» **YOUR INSTRUCTIONS**
Please output the lines shown below exactly as they appear.

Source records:
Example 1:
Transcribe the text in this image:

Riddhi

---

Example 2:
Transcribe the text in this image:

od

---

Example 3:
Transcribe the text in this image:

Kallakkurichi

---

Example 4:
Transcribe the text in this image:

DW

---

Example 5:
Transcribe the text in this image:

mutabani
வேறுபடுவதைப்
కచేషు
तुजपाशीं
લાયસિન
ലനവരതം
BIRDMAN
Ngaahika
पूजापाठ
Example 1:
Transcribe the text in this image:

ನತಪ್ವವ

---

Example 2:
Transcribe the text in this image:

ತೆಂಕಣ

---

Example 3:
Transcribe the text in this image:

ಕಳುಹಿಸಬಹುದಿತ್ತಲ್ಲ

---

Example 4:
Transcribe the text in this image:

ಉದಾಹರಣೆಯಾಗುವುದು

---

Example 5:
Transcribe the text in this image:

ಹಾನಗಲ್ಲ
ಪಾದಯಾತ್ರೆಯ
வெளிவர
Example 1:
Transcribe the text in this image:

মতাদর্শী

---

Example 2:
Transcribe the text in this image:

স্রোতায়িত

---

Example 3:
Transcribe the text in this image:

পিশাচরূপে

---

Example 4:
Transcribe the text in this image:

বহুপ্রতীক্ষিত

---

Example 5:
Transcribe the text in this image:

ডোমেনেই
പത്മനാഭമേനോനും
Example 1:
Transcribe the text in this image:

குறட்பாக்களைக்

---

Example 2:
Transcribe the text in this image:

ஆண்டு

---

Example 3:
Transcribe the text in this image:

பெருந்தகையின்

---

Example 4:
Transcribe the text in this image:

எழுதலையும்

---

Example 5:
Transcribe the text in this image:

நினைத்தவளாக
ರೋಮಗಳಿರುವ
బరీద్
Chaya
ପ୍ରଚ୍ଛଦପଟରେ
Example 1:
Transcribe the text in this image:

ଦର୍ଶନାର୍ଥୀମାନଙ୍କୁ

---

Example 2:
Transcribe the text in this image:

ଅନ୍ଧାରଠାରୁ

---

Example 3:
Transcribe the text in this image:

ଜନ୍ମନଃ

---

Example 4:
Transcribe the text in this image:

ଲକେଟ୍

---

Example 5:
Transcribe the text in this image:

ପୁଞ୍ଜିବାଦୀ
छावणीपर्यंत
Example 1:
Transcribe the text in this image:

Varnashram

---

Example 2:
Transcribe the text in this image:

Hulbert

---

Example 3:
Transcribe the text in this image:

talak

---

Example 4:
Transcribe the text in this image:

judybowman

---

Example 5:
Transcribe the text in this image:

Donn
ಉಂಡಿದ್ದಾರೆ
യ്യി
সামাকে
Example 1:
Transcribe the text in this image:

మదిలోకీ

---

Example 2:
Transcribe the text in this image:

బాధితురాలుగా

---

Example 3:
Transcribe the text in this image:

» **SOLUTION**
Example 1:
Transcribe the text in this image:

Riddhi

---

Example 2:
Transcribe the text in this image:

od

---

Example 3:
Transcribe the text in this image:

Kallakkurichi

---

Example 4:
Transcribe the text in this image:

DW

---

Example 5:
Transcribe the text in this image:

mutabani
வேறுபடுவதைப்
కచేషు
तुजपाशीं
લાયસિન
ലനവരതം
BIRDMAN
Ngaahika
पूजापाठ
Example 1:
Transcribe the text in this image:

ನತಪ್ವವ

---

Example 2:
Transcribe the text in this image:

ತೆಂಕಣ

---

Example 3:
Transcribe the text in this image:

ಕಳುಹಿಸಬಹುದಿತ್ತಲ್ಲ

---

Example 4:
Transcribe the text in this image:

ಉದಾಹರಣೆಯಾಗುವುದು

---

Example 5:
Transcribe the text in this image:

ಹಾನಗಲ್ಲ
ಪಾದಯಾತ್ರೆಯ
வெளிவர
Example 1:
Transcribe the text in this image:

মতাদর্শী

---

Example 2:
Transcribe the text in this image:

স্রোতায়িত

---

Example 3:
Transcribe the text in this image:

পিশাচরূপে

---

Example 4:
Transcribe the text in this image:

বহুপ্রতীক্ষিত

---

Example 5:
Transcribe the text in this image:

ডোমেনেই
പത്മനാഭമേനോനും
Example 1:
Transcribe the text in this image:

குறட்பாக்களைக்

---

Example 2:
Transcribe the text in this image:

ஆண்டு

---

Example 3:
Transcribe the text in this image:

பெருந்தகையின்

---

Example 4:
Transcribe the text in this image:

எழுதலையும்

---

Example 5:
Transcribe the text in this image:

நினைத்தவளாக
ರೋಮಗಳಿರುವ
బరీద్
Chaya
ପ୍ରଚ୍ଛଦପଟରେ
Example 1:
Transcribe the text in this image:

ଦର୍ଶନାର୍ଥୀମାନଙ୍କୁ

---

Example 2:
Transcribe the text in this image:

ଅନ୍ଧାରଠାରୁ

---

Example 3:
Transcribe the text in this image:

ଜନ୍ମନଃ

---

Example 4:
Transcribe the text in this image:

ଲକେଟ୍

---

Example 5:
Transcribe the text in this image:

ପୁଞ୍ଜିବାଦୀ
छावणीपर्यंत
Example 1:
Transcribe the text in this image:

Varnashram

---

Example 2:
Transcribe the text in this image:

Hulbert

---

Example 3:
Transcribe the text in this image:

talak

---

Example 4:
Transcribe the text in this image:

judybowman

---

Example 5:
Transcribe the text in this image:

Donn
ಉಂಡಿದ್ದಾರೆ
യ്യി
সামাকে
Example 1:
Transcribe the text in this image:

మదిలోకీ

---

Example 2:
Transcribe the text in this image:

బాధితురాలుగా

---

Example 3:
Transcribe the text in this image:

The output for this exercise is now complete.